Work instruction: After locating the line with "Scale: 4 nm per pixel | Target: the connected piece", reproduce that line and every one following it exactly, up to the end of the entries.

Given entries:
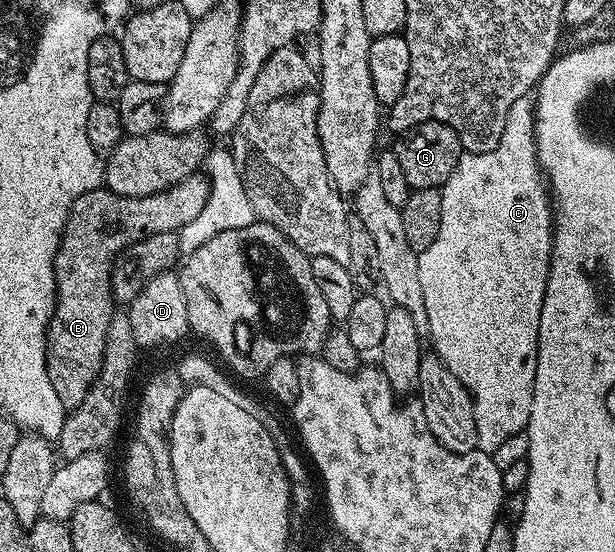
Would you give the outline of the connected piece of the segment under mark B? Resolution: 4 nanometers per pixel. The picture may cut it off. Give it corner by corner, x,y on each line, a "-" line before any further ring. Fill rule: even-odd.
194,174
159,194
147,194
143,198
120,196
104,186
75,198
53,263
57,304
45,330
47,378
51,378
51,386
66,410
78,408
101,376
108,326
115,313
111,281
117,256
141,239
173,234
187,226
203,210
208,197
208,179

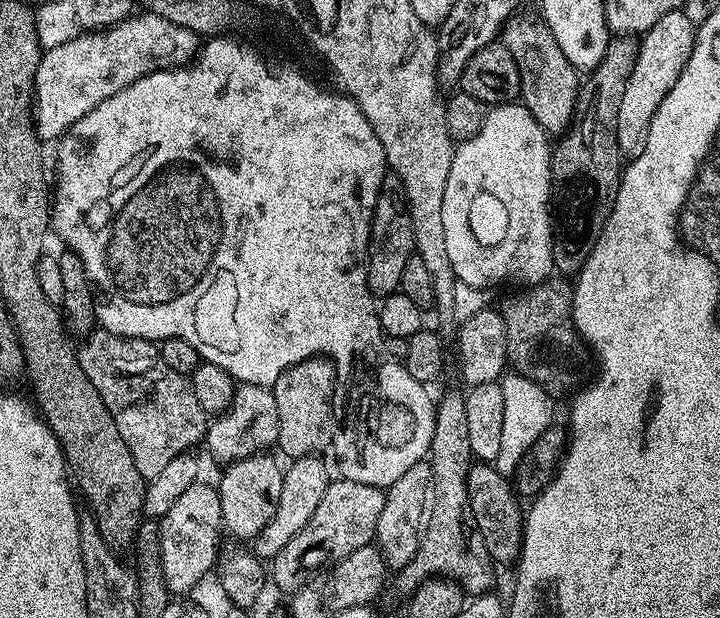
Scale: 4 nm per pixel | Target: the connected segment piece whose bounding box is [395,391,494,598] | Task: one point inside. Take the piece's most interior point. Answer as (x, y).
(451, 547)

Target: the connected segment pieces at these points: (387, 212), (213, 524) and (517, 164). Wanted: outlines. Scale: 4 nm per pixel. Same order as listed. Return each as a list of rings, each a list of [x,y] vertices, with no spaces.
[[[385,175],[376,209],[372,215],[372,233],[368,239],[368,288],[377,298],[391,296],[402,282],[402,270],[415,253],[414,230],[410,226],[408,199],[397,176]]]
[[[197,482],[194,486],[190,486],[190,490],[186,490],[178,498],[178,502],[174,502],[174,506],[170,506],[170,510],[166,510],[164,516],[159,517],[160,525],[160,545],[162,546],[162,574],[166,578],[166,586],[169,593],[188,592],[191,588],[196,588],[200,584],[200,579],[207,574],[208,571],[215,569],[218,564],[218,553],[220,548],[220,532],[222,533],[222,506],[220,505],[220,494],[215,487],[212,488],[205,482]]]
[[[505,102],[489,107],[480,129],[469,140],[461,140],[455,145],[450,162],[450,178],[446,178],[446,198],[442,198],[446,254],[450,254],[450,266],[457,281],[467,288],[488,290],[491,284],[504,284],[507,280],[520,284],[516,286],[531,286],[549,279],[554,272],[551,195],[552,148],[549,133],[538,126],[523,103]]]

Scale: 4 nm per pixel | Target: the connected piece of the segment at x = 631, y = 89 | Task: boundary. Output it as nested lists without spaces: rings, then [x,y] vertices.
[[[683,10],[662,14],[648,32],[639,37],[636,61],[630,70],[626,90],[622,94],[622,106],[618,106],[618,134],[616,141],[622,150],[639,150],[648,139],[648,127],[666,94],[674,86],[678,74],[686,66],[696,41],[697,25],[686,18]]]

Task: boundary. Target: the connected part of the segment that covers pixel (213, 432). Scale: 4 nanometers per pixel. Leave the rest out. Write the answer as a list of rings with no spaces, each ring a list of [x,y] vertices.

Exercise output:
Scale: 4 nm per pixel | Target: the connected piece of the segment at x = 631, y = 89 | Task: boundary. Output it as nested lists without spaces: rings, then [x,y] vertices.
[[[683,10],[662,14],[648,32],[639,37],[636,61],[630,70],[626,90],[622,94],[622,106],[618,106],[618,134],[616,141],[622,150],[639,150],[648,139],[648,127],[666,94],[674,86],[678,74],[686,66],[696,41],[697,25],[686,18]]]

Task: boundary. Target: the connected part of the segment that covers pixel (213, 432). Scale: 4 nanometers per pixel. Leave the rest out. Write the answer as a list of rings with no spaces, each ring a list of [x,y] vertices.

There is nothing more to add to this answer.